O Brasil com mais centenários e o que a estatística não mostra
O caso de seu Neném ganha atenção num momento em que o número de centenários no país aumentou. Dados do Censo 2022 trabalhados pelo IBGE apontam 37.814 pessoas com 100 anos ou mais, e o crescimento em relação a 2010 é expressivo.
A estatística, porém, não explica o cotidiano. Não diz quem acorda cedo, quem ainda trabalha, quem tem rede de apoio, quem vive no campo ou na cidade, nem o que a pessoa perdeu pelo caminho.
No vídeo, o que aparece é um conjunto de fatores que costuma sustentar a velhice ativa, rotina, propósito, vínculo familiar, e uma identidade construída no fazer.
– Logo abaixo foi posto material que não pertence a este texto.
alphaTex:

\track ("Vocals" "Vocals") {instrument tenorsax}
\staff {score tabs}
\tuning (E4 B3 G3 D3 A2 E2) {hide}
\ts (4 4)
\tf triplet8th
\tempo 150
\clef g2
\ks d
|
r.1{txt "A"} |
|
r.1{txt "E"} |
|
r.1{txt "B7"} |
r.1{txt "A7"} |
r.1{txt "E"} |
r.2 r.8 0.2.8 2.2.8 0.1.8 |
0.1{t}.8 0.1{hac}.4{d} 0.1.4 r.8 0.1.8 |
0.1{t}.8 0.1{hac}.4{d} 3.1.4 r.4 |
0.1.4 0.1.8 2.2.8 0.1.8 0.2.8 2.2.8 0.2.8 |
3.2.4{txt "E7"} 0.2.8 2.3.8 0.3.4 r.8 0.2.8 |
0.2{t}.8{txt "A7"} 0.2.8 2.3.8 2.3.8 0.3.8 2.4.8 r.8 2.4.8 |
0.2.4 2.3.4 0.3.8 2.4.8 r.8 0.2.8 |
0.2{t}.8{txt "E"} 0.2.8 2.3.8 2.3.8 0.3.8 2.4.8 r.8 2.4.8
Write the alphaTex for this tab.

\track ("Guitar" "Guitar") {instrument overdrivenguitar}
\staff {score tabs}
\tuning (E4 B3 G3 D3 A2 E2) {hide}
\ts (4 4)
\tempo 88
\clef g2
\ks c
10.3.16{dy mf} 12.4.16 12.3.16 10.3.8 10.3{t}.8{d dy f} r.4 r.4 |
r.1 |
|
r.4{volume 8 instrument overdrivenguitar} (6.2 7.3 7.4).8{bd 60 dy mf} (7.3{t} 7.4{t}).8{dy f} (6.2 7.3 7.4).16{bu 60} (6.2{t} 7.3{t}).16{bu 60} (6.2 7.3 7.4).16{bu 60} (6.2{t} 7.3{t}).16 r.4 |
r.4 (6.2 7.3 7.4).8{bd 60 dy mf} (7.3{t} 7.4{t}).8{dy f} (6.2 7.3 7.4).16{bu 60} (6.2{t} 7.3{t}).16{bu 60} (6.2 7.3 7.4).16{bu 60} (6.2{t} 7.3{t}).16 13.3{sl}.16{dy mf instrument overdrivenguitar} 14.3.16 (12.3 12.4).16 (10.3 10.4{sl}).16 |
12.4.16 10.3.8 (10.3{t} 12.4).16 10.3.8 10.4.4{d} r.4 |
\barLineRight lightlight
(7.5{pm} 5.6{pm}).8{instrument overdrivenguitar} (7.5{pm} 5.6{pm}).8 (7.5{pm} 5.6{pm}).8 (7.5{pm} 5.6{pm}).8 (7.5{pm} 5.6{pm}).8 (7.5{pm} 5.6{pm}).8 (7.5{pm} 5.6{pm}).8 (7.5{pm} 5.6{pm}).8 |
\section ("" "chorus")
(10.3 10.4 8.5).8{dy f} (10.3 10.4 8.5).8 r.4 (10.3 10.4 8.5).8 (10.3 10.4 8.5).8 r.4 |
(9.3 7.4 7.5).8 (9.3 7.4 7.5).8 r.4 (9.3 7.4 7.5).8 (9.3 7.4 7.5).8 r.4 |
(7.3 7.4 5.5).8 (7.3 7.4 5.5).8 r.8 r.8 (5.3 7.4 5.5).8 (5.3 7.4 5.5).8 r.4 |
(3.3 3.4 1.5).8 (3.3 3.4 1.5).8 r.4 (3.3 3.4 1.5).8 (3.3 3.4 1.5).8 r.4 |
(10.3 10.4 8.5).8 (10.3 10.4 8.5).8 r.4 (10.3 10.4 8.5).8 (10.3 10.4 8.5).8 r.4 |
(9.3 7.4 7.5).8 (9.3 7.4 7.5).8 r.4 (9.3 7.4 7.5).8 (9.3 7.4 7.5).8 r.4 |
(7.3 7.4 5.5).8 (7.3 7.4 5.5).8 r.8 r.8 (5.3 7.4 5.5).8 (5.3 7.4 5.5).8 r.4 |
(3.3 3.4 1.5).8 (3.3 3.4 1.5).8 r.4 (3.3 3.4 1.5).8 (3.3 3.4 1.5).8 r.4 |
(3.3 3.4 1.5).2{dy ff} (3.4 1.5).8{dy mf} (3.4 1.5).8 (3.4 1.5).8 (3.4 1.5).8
Mesmo quando ele diz que esquece algumas coisas, fica claro que mantém lucidez para o que importa no dia a dia.
A parte mais interessante talvez seja essa, a velhice não como pausa obrigatória, mas como negociação constante entre limites do corpo, desejos e cuidados. É aí que entra a família, que celebra, mas também observa, orienta e precisa decidir quando intervir.
O legado de seu Neném e a pergunta que fica para o interior do Brasil
Quando ele ensina como “banar” o café e fala do ponto do grão, o que está em jogo é mais do que técnica. É a transmissão de um conhecimento que não está no manual, mas na prática repetida por décadas, do mesmo jeito que a roça ensina a hora de plantar, colher e esperar.
O neto descreve isso como herança, o avô ensinou ao pai, que ensinou aos filhos, e assim por diante. É uma cadeia silenciosa, que sustenta famílias no interior e dá sentido ao trabalho mesmo quando o mundo muda.
A história de seu Neném, portanto, não é só a de um homem de 100 anos dirigindo um Fusca. É a de um modo de vida que insiste em permanecer, e que, por isso mesmo, nos obriga a discutir o que é cuidado e o que é controle.
Você acha que dirigir na velhice é um direito que precisa ser preservado ao máximo ou um risco que a família deve cortar antes de acontecer algo grave? Na sua opinião, qual é o limite entre proteger e tirar a autonomia de alguém que ainda se sente capaz? Deixe seu comentário e diga como essa decisão deveria ser tomada dentro de casa.

Eu falo por mim, ja diriji muito nesta vida a trabalho pela empresa quê trabalhei por quase 40 anos.
Cansei de dirigir hoje não gosto mais de
Diriger.
Tenho 65 anos ainda trabalho, sou mestre de obras, vou pr trabalho enfrento o trânsito caótico da minha cidade tudo de moto mais carro,não gosto mais de dirigir.
Seu Neném (Manoel de Souza) é meu tio, irmão mais velho do meu pai João de Souza( in memorian)… o Tio Nenêm é um exemplo de fortaleza, homem íntegro.. excelente agricultor e maravilhoso pai de familia. Me orgulho dele!!
Em 1° lugar, Deus abençoe seu neném, pela longevidade, se ele é lúcido e tem discernimento para dirigir na área rural , qual problema?, porém tem que ser acompanhado e avaliado pela família e analisar qual seu limite de risco com a sua dirigibilidade.